Silvia Rubes in “Preghiera”
monologo di e con Silvia Rubes
Testo di Silvia Rubes
Musiche di Riccardo Mossini
“Come l’atto di pronunciare le parole della preghiera può generare la preghiera” Weil
Presentazione
Ester è una clocharde. Ha scelto di vivere così. È l’ultima tra gli ultimi, è vicina al confine e alla fine. Ha abbandonato ogni comodità, ogni identità e vive per strada, una strada che è, appunto, confine tra due mondi. C’è un mondo fatto di case, vialetti e giardini abitato da famiglie e gente normale, poi c’è il bosco dove le storie sono storie di sparizioni di bambine mitologiche che diventano sante. Ed è lì, tra quei due mondi che una donna prega. Ester prega e prega e prega, non smette di pregare. Prega e prega e prega ancora, prega dio come fosse vero davanti a lei, prega una preghiera che è una cascata infinita di parole perché Ester non vuole soccombere alla sua muta dittatura. E prega e prega con forza, ironia, determinazione, follia e blasfemia. Provando a immaginare, nel frattempo, un mondo migliorato che potrebbe arrivare, se solo qualcuno ascoltasse.

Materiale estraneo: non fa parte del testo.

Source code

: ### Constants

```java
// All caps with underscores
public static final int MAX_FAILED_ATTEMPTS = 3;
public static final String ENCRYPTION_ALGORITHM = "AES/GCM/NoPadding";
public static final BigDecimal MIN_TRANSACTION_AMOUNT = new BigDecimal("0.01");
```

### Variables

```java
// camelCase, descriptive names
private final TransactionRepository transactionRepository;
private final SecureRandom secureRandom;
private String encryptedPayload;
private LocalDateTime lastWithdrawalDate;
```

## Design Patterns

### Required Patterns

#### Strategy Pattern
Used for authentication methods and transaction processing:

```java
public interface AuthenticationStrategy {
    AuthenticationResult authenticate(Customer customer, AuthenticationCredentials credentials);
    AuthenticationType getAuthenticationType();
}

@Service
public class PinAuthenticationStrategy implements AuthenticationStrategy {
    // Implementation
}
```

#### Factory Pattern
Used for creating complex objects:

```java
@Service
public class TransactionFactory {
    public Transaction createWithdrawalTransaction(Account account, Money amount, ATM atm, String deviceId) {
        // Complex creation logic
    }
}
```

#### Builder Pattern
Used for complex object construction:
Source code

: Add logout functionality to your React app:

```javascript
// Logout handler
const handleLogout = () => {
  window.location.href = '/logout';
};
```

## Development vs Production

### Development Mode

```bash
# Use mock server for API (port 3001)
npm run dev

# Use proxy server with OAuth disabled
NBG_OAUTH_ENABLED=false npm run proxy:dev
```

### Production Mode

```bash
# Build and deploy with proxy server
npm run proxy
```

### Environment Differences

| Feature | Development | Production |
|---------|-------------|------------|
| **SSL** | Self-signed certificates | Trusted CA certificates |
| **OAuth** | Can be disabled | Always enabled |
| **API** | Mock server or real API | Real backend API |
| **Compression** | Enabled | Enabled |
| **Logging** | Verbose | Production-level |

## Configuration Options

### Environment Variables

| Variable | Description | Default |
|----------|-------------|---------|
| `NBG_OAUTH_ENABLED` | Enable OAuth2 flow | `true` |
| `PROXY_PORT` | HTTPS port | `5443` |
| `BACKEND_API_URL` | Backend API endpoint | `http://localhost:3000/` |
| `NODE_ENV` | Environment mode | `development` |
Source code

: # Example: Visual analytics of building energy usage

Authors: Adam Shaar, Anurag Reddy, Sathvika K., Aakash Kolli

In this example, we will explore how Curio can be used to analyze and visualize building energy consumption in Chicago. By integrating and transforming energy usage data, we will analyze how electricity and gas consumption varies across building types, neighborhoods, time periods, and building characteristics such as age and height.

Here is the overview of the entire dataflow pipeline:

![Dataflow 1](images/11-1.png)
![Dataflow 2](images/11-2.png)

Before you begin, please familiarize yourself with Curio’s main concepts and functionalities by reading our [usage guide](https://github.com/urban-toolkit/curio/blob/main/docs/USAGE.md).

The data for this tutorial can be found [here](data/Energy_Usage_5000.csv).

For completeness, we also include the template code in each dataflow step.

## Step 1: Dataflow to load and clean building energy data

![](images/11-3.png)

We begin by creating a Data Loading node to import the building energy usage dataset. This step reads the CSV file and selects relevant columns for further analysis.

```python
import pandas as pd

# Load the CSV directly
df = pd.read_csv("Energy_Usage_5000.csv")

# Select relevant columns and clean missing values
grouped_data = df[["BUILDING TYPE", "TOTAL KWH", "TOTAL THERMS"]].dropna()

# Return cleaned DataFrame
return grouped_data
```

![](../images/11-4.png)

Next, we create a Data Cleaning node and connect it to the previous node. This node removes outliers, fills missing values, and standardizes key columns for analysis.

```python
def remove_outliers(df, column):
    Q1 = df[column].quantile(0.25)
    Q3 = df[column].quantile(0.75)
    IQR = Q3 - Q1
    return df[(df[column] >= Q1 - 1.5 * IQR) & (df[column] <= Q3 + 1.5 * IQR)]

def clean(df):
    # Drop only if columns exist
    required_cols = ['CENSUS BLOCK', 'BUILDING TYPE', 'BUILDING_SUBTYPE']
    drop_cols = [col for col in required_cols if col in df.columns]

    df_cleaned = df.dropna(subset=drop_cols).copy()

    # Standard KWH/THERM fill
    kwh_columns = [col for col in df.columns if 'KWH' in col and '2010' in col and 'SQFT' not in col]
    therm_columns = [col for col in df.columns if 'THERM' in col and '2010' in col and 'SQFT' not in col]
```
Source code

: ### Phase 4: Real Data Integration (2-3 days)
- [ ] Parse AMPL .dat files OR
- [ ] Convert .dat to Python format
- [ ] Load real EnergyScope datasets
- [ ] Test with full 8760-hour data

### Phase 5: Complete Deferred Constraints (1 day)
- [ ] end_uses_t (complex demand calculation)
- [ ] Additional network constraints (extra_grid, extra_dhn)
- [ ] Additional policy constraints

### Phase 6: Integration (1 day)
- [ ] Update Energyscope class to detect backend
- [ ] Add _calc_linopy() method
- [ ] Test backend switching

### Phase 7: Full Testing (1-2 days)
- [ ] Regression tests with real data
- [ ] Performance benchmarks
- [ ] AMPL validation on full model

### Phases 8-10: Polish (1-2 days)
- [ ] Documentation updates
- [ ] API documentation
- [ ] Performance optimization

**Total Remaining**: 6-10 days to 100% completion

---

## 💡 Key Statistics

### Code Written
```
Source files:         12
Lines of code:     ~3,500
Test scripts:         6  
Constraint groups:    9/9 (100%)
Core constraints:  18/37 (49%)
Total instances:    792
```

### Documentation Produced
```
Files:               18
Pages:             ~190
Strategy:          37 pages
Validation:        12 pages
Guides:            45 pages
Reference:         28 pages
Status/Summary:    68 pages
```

Recitare si dice di un testo e si dice di una preghiera. Questa formula sintetizza la ricerca poetica che sta dietro a questo spettacolo. Recitare è, infatti, sperimentare la forza del dire, quel dire che si fa azione, che diventa azione teatrale di dire. Tutto questo mi ricorda lo sforzo della formica che non rinuncia a raccogliere, che sta lì nel suo doveroso compito, raccoglie e raccoglie e il suo raccogliere diventa la sua preghiera. Ricorda Sisifo, il Sisifo felice e moderno di Camus che rinnega ogni senso alla vita che non sia immanente all’agire stesso e sceglie di assumere, in modo paradossale, il proprio destino come un compito di fronte al quale non c’è possibilità di scelta.
Altre informazioni
Questo testo era stato pensato per una attrice, Silvia Pasello, con cui ho lavorato al CSRT di Pontedera fino al 2010 e anche dopo, quando entrambe avevamo lasciato la Compagnia Laboratorio diretta da Roberto Bacci. Lo avevamo presentato all’interno del Palazzo Medici Riccardi a Firenze per la rassegna Avamposti. Era il 2019. Qualche anno prima avevamo costituito un gruppo di lavoro che avevamo chiamato Collettivo Savannah in onore a vecchi modelli teatrali che consideravamo ancora vivi e che ci orientavano all’idea che un buon teatro si potesse fare anche al di fuori del classico dialogo creativo regista-attore e anche in onore a Marguerite Duras che aveva ispirato un lavoro precedente. Volevamo sperimentare una linea di lavoro collettivo che mettesse gli attori in gioco e lo sguardo del gruppo in campo, per capire, cambiare, ridisegnare i significati che emergevano dal lavoro in scena delle attrici. Non regia in senso stretto dunque ma sguardo collettivo che lavora in dialogo. Il Collettivo si è sciolto nel 2020. Nel frattempo ho rielaborato il testo, ho costruito una cornice narrativa e l’ho fatto diventare una storia che posso raccontare entrando e uscendo dal personaggio, narrazione dentro narrazione.